A Unified Transformer-Based Framework with Pretraining For Whole Body Grasping Motion Generation
This work addresses the challenge of generating stable and realistic human-object interactions for robotics and animation, though it is incremental as it builds on existing transformer and pretraining methods.
The paper tackles the problem of generating realistic whole-body grasping motions by introducing a transformer-based framework that addresses pose generation and motion infilling, achieving improved coherence, stability, and visual realism on the GRAB dataset compared to state-of-the-art baselines.
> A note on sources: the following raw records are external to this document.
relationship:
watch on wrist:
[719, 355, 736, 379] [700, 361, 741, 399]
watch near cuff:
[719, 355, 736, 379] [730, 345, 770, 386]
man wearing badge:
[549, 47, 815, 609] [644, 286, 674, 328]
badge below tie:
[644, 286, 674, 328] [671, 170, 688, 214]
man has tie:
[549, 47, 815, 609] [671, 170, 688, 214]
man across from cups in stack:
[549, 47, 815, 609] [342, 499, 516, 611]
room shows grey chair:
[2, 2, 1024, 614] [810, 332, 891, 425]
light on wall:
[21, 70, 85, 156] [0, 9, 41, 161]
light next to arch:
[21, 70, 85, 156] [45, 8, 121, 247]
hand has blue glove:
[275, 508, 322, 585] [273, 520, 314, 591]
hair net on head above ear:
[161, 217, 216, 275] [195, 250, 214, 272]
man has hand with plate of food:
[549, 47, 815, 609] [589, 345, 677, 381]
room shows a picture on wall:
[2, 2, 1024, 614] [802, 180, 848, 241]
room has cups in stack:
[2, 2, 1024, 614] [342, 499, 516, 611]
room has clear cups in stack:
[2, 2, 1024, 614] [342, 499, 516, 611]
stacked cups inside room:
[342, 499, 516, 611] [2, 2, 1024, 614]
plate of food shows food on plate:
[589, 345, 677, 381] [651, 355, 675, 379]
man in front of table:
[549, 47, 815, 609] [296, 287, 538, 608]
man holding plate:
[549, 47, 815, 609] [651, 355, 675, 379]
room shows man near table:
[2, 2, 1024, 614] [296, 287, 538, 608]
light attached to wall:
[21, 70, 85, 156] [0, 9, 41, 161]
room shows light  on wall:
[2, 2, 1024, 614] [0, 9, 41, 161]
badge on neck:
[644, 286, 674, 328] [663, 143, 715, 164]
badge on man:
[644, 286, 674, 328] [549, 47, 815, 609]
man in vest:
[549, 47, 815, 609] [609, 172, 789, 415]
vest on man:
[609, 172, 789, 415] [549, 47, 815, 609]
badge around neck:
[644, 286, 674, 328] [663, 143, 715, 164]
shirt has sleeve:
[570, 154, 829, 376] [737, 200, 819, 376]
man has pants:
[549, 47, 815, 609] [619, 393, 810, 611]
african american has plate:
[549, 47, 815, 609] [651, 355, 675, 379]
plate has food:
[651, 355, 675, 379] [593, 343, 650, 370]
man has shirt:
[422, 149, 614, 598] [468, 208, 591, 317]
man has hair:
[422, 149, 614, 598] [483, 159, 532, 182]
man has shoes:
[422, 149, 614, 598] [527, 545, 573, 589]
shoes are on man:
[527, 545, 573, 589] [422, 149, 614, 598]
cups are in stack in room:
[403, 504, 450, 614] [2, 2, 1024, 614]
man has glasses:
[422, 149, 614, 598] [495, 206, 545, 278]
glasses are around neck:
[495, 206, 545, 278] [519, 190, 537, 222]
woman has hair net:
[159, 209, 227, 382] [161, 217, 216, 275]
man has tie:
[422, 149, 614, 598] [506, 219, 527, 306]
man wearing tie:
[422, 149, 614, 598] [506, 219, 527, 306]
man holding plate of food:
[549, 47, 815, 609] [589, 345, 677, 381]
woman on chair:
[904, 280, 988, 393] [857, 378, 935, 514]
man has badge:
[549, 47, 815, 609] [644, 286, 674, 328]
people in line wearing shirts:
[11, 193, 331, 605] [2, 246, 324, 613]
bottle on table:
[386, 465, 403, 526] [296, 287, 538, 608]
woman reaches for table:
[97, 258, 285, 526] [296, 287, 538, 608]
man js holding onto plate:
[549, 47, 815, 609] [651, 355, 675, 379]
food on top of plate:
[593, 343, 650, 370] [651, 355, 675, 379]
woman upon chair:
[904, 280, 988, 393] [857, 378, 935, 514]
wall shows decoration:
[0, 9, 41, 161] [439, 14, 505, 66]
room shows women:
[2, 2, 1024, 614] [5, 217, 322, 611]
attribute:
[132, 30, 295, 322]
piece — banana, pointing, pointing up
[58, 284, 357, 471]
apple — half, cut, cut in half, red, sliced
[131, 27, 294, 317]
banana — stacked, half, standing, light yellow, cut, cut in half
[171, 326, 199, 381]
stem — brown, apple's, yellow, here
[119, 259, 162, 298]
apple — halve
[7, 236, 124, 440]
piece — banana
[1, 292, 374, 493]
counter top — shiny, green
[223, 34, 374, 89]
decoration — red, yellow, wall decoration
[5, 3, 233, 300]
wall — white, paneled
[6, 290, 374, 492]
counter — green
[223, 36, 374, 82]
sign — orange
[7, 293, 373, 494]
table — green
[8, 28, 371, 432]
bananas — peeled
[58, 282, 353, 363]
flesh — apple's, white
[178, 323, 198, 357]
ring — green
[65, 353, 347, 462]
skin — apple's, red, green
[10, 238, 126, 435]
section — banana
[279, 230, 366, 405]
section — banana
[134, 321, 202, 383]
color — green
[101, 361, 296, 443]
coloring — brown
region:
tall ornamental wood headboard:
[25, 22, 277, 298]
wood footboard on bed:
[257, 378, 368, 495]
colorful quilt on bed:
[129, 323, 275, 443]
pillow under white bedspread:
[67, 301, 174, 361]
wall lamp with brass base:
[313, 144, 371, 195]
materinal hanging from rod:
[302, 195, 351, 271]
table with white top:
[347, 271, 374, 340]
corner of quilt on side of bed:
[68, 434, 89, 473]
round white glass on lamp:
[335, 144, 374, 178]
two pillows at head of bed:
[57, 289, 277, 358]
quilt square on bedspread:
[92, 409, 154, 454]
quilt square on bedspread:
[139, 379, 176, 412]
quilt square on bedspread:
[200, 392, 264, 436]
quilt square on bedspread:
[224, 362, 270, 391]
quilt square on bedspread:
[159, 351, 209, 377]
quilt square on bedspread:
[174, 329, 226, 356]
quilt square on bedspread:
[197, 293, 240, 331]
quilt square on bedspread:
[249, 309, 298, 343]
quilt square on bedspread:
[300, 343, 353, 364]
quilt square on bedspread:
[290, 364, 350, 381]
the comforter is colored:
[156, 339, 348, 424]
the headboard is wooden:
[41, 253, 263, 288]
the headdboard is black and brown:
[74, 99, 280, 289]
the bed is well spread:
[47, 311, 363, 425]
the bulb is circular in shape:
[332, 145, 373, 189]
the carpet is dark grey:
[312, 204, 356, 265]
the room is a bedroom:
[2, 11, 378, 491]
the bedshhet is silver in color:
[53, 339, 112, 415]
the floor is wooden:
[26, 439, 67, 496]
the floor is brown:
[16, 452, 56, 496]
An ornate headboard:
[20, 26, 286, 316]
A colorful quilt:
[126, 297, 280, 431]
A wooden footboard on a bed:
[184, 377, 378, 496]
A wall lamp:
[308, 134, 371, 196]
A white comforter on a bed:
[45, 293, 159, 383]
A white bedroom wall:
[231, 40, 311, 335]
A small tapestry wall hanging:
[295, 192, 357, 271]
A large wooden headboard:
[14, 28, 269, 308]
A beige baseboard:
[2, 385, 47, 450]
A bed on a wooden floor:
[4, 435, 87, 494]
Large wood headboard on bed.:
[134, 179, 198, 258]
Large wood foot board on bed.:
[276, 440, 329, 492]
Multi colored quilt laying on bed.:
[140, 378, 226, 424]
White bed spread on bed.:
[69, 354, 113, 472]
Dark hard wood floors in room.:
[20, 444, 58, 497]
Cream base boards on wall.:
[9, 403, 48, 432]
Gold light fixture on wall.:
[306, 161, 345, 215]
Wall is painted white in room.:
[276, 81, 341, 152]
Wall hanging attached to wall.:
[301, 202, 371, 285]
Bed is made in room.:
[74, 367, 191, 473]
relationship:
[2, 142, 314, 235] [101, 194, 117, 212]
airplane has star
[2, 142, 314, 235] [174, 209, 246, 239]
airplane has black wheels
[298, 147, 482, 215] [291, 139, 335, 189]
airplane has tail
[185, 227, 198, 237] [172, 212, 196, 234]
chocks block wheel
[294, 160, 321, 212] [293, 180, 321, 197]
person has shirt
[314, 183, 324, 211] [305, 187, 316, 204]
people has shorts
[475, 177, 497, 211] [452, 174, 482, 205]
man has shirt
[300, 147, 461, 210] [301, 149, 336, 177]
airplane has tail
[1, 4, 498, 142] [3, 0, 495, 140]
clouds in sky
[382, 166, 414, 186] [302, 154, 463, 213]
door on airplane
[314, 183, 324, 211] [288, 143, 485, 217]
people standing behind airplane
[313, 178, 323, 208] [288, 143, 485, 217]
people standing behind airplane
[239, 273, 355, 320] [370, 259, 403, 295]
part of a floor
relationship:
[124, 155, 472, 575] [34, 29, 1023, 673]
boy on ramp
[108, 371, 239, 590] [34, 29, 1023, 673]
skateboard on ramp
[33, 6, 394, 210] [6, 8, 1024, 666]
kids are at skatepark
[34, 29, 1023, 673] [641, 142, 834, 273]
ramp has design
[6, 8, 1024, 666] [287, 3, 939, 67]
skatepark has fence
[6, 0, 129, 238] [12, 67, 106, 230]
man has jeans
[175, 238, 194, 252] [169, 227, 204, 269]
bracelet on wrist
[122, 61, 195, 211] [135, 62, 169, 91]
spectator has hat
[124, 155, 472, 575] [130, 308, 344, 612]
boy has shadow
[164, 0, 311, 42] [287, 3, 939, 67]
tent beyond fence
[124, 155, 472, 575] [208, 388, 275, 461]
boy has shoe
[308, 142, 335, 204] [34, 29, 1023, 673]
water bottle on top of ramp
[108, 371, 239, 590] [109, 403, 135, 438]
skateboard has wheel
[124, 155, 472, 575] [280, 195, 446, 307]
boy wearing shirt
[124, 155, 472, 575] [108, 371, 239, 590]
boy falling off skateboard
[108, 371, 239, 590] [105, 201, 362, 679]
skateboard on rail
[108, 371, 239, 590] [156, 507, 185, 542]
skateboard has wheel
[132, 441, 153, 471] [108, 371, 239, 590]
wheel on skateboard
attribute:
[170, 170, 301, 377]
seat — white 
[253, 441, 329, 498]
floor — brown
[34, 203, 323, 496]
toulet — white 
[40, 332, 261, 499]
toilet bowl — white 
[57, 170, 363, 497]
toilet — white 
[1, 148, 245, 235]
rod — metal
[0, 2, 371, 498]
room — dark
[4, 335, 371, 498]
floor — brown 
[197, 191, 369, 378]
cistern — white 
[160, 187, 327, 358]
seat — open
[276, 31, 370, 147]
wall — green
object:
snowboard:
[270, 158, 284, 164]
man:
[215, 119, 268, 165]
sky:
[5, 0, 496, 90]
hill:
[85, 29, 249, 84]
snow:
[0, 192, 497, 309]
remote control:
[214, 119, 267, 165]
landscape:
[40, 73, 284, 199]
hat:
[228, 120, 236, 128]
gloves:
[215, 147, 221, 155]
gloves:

Accepted in the ICIP 2025 We present a novel transformer-based framework for whole-body grasping that addresses both pose generation and motion infilling, enabling realistic and stable object interactions. Our pipeline comprises three stages: Grasp Pose Generation for full-body grasp generation, Temporal Infilling for smooth motion continuity, and a LiftUp Transformer that refines downsampled joints back to high-resolution markers. To overcome the scarcity of hand-object interaction data, we introduce a data-efficient Generalized Pretraining stage on large, diverse motion datasets, yielding robust spatio-temporal representations transferable to grasping tasks. Experiments on the GRAB dataset show that our method outperforms state-of-the-art baselines in terms of coherence, stability, and visual realism. The modular design also supports easy adaptation to other human-motion applications.